Wash Day

Monday is wash day. Everybody knows that. It always has been. I remember, when I was little during the Great Depression of the 30's, what it was like for Mother. Dad didn't help. After all, it was woman's work. I was too young to help, but I did watch. This is what I remember.
Mother had a copper boiler. I haven't seen one in years. She carried pails of water from the well out in the yard. There was a windmill, but that only worked if the wind was blowing. It took several trips to fill that boiler. Oh yes, she made sure there was a good strong fire going in our old cook stove in the kitchen. It made no difference, winter or summer, that boiler had to be heated. We didn't have electricity, indoor plumbing or a hot water heater. We had Mother's strong back and her willingness to get the job done.

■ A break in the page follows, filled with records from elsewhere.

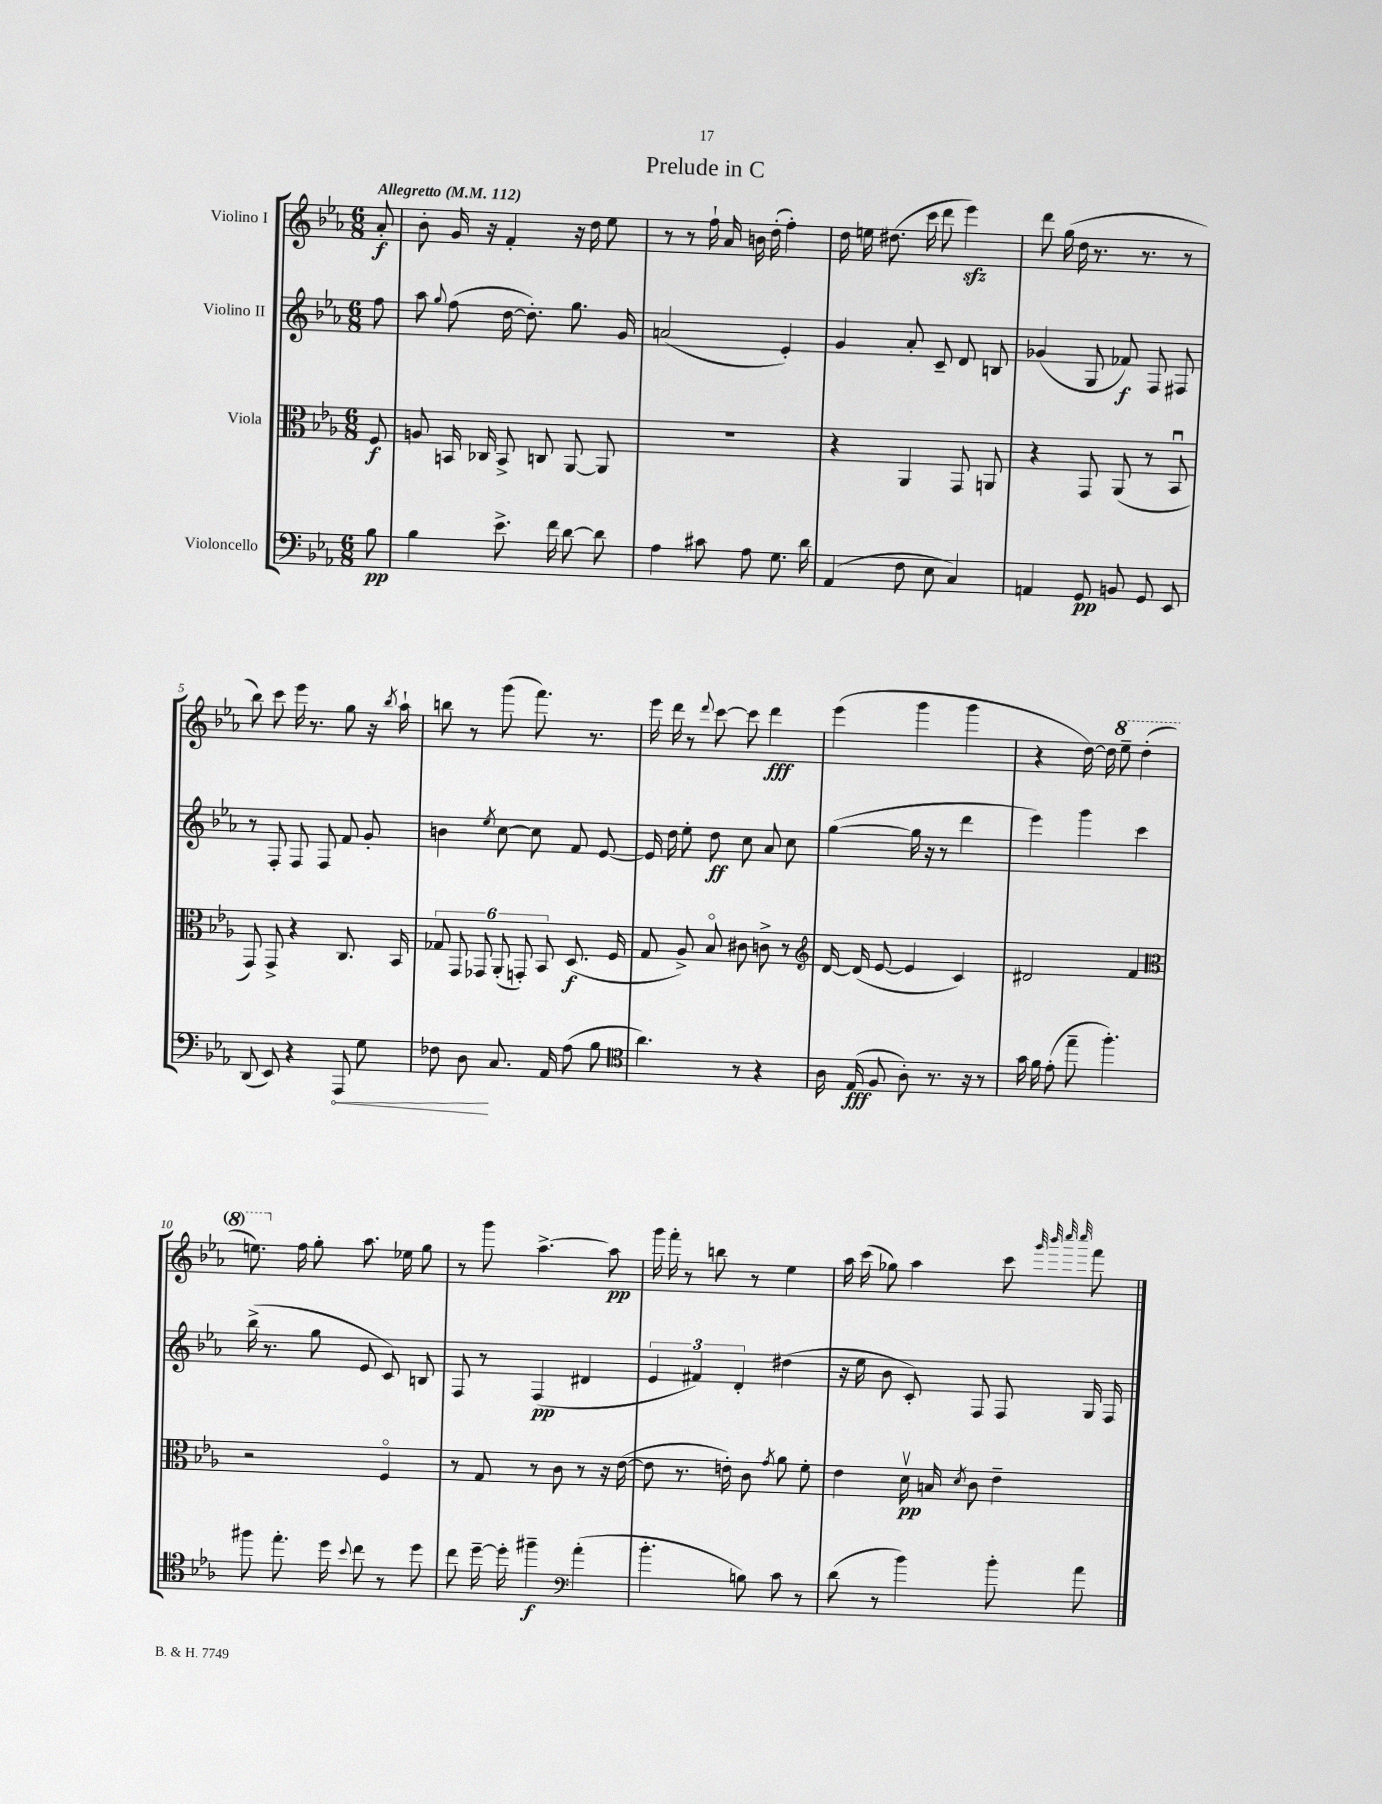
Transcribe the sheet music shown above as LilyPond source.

\header { title = "Prelude in C" }
<<
\new StaffGroup <<
\new Staff = "s0" \with { instrumentName = "Violino I" } {
    \clef treble \key ees \major \numericTimeSignature \time 6/8 \partial 8 \tempo "Allegretto" 4 = 112
    \autoBeamOff aes'8-.\f |
    bes'8-. g'16 r16 f'4-. r16 d''16 ees''8 |
    r8 r8 f''16-! aes'16 b'16 d''16-.( f''4-.) |
    d''16 e''16 dis''8.( c'''16 d'''8 ees'''4\sfz) |
    d'''8 g''16( d''16 r8. r8. r8 |
    bes''8) c'''8 ees'''16 r8. g''8 r16 \acciaccatura { bes''8 } aes''16-! |
    b''8 r8 g'''8( f'''8.) r8. |
    ees'''16 d'''16 r8 \appoggiatura { d'''8 } c'''8~ c'''8 d'''4\fff |
    ees'''4( g'''4 g'''4 |
    r4 d''16~) d''16 \ottava #1 ees'''8-- d'''4-.( |
    e'''8.) \ottava #0 f''16 g''8-. aes''8. ees''!16 g''8 |
    r8 g'''8 aes''4.~-> aes''8\pp |
    g'''16 f'''16-. r8 b''8 r8 ees''4 |
    aes''16 c'''16( ges''8) aes''4 c'''8 \grace { g'''32 bes'''32 c''''32 c''''32 } f'''8 \bar "|." |
}
\new Staff = "s1" \with { instrumentName = "Violino II" } {
    \clef treble \key ees \major \numericTimeSignature \time 6/8 \partial 8
    \autoBeamOff f''8 |
    aes''8 \appoggiatura { g''8 } f''8( d''16~ d''8.-.) g''8. g'16 |
    a'2( ees'4-.) |
    g'4 aes'8-. c'8-- d'8 b8 |
    ges'4( g8 fes'8\f) f8 fis8 |
    r8 f8-. f8 f8 f'8 g'8-. |
    b'4 \acciaccatura { ees''8 } c''8~ c''8 f'8 ees'8~ |
    ees'16 d''16 ees''8-. d''8\ff c''8 aes'8 c''8 |
    g''4~( g''16 r16 r8 d'''4 |
    ees'''4) g'''4 c'''4 |
    bes''16->( r8. g''8 ees'8 c'8) b8 |
    f8 r8 f4\pp( dis'4 |
    \tuplet 3/2 { ees'4 fis'4) d'4-. } dis''4( |
    r16 ees''16 bes'8 c'8-.) f8 f8 g16 f16 \bar "|." |
}
\new Staff = "s2" \with { instrumentName = "Viola" } {
    \clef alto \key ees \major \numericTimeSignature \time 6/8 \partial 8
    \autoBeamOff f8\f |
    a8 b,16 ces16 b,8-> c8 aes,8~ aes,8 |
    R2. |
    r4 aes,4 g,8 a,8 |
    r4 g,8 aes,8( r8 bes,8\downbow |
    g,8) g,8-> r4 c8. bes,16 |
    \tuplet 6/4 { ges8 g,8 ges,8 aes,8-.( g,8-.) bes,8 } d8.\f( f16 |
    g8 aes8->) bes8\flageolet cis'8 c'8-> r8 |
    \clef treble d'16~ d'16( ees'8~ ees'4 c'4) |
    dis'2 f'4 |
    \clef alto r2 f4\flageolet |
    r8 g8 r8 c'8 r8 r16 ees'16~( |
    ees'8 r8. e'16-.) c'8 \acciaccatura { g'8 } aes'8 f'8-. |
    ees'4 d'16\upbow\pp b16 \acciaccatura { d'8 } c'8 ees'4-- \bar "|." |
}
\new Staff = "s3" \with { instrumentName = "Violoncello" } {
    \clef bass \key ees \major \numericTimeSignature \time 6/8 \partial 8
    \autoBeamOff bes8\pp |
    bes4 ees'8.-> f'16 d'8~ d'8 |
    aes4 cis'8 aes8 g8. d'16 |
    aes,4( f8 ees8 c4) |
    a,4 g,8\pp b,8 g,8 ees,8 |
    d,8( ees,8) r4 \once \override Hairpin.circled-tip = ##t aes,,8\< g8 |
    fes8 d8\! c8. aes,16 aes8( bes8 |
    \clef tenor aes'4.) r8 r4 |
    aes16 ees16\fff( f8 aes8-.) r8. r16 r8 |
    g'16 f'16 ees'8-.( ees''8-- f''4.-.) |
    fis''8 ees''8.-. d''16 \appoggiatura { bes'8 } c''8 r8 d''8 |
    c''8 d''16~-- d''16-. fis''4--\f \clef bass aes'4-.( |
    bes'4.-. b8) c'8 r8 |
    d'8( r8 bes'4) bes'8-. aes'8 \bar "|." |
}
>>
>>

While the water was heating, Mother sorted clothes. My school clothes could stand the wear and tear of being scrubbed on a washboard. Even my long brown cotton stockings found their way into Mother's wash tub. I remember Dad wearing denim bib overalls. A blue chambray shirt went with it. Any colored clothes had to be washed separately. After all, colors do run. Who wants pink long-johns? Mother sorted clothes religiously.
I don't remember soap flakes. Mother would shave a bar of brown Fels Naptha soap into the wash tub she had set out in the yard in the summertime. The least soiled clothes went first. Mother would scrub them on a corrugated scrub board until clean. They were wrung out by hand and placed to rinse in a cold water filled tub. She also filled that tub with water carried from the well.
Mother again refilled the copper boiler and added more wood to the stove. While that was heating, she wrung out the clothes from the rinse water, by hand again, put them in a basket and carried them to the clothes line. Mother fastened each garment to the line with clothes pins. (Today the only use for wooden clothes pins is in crafts.) Since everything had to be ironed, she pinned them carefully. There was an art to it. This process continued until she had all the clothes washed and hung out to dry. When the clothes line was full, Mother hung the remainder over the fence by the swamp.
After dumping the dirty water, Mother refilled the tubs and put the most soiled garments over to soak in hot water. She was not done. The “whites” had to be boiled in Fels Naptha soap. Mother had no bleach. She used a clothes stick to snag each piece from the boiling water to be scrubbed in that same tub out in the yard. There were no Kleenex tissues, just cotton handkerchiefs.
Cold weather found Mother doing the process in the kitchen. She still had to carry water from the well to the house, dump the dirty water outside and carry the wet clothes to the line in the yard..
Nowadays, I put the garments in the washer, add liquid soap, select length of wash cycle, number of rinses, push the start button and sit down to watch TV. My, times have changed.